“Ten Ways on How Not To Think About the Iran/Saudi Conflict”


Omid Safi, an accomplished scholar of Islam, has written an excellent article about the current tensions between Iran and Saudi Arabia, which have already have widespread repercussions on the Middle East as a whole. Many news outlets have described the conflict as rooted in Sunni-Shi’a rivalry, which is simplistic and not-totally-accurate, and Safi argues for a more nuanced understanding of the situation. Below are some of my favorite excerpts from the article.


“One. In order to understand this conflict, do not start with Sunni/Shi‘a seventh century succession disputes to Prophet. This is a modern dispute, not one whose answers you are going to find in pre-modern books of religious history and theology. Think about how absurd it would be if we were discussing a political conflict between the U.S. and Russia, and instead of having political scientists we brought on people to talk about the historical genesis of the Greek Orthodox Church.

Probably the most succinct elaboration of this point came from Marc Lynch:

“The idea of an unending, primordial conflict between Sunnis and Shiites explains little about the ebbs and flows of regional politics. This is not a resurgence of a 1,400-year-old conflict.”

The attempt to explain the Iranian/Saudi conflict, or for that matter every Middle Eastern conflict, in purely religious terms is part of an ongoing Orientalist imagination that depicts these societies as ancient, unchanging, un-modern societies where religion is the sole determining factor (allegedly unlike an imagined “us,” who have managed to become modern and secular.) Watch this four-part series by the late, great Edward Said on how Orientalism operates.

There is no disputing that religion is a factor in understanding the Middle East. In some conflicts, it might even be a primary factor. But it is never, ever the only factor. Most often it is the other factors (history, economics, ideology, demographics) that are much more important.”
------------------------------------------------------------
● **Actions to take**:
(A) Answer these questions using the passage on the Iran/Saudi conflict, one answer per line.
(i) Who wrote the article from which the excerpts are taken?
(ii) Whose words does the passage present as the most succinct elaboration of its first point?
(iii) Which factors does the passage name as most often much more important than religion?
(B) Retype the part of the passage on the Iran/Saudi conflict that opens with the words "The attempt to" and closes with "how Orientalism operates.".

Lines drawn from a dataset:
------------------------------------------------------------
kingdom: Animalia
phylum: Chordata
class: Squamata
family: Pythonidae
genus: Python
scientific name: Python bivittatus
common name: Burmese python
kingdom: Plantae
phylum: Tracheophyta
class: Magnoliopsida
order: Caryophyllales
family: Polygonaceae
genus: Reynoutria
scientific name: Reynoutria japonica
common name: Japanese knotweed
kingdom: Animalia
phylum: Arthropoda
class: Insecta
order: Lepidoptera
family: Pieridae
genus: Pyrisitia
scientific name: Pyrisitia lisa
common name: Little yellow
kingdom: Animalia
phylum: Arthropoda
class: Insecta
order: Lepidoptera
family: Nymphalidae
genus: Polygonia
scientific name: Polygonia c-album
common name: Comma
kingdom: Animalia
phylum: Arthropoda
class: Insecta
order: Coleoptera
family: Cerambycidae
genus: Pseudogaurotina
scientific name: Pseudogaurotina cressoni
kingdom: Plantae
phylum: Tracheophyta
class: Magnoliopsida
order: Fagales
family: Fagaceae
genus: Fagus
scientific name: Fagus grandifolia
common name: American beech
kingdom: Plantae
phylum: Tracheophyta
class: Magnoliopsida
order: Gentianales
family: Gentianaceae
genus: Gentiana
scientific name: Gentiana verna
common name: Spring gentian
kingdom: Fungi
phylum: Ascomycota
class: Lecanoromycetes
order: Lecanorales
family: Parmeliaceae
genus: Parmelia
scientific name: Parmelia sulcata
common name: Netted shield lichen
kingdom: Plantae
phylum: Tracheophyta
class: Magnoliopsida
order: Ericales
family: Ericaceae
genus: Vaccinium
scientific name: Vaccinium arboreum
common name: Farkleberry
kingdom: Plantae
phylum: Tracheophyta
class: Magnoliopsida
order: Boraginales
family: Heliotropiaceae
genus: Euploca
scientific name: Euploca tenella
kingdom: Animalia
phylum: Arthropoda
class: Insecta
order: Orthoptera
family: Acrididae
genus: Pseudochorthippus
------------------------------------------------------------
● **Task-by-task solutions**:
(A)
(i) Omid Safi
(ii) Marc Lynch
(iii) History, economics, ideology and demographics

(B)
The attempt to explain the Iranian/Saudi conflict, or for that matter every Middle Eastern conflict, in purely religious terms is part of an ongoing Orientalist imagination that depicts these societies as ancient, unchanging, un-modern societies where religion is the sole determining factor (allegedly unlike an imagined “us,” who have managed to become modern and secular.) Watch this four-part series by the late, great Edward Said on how Orientalism operates.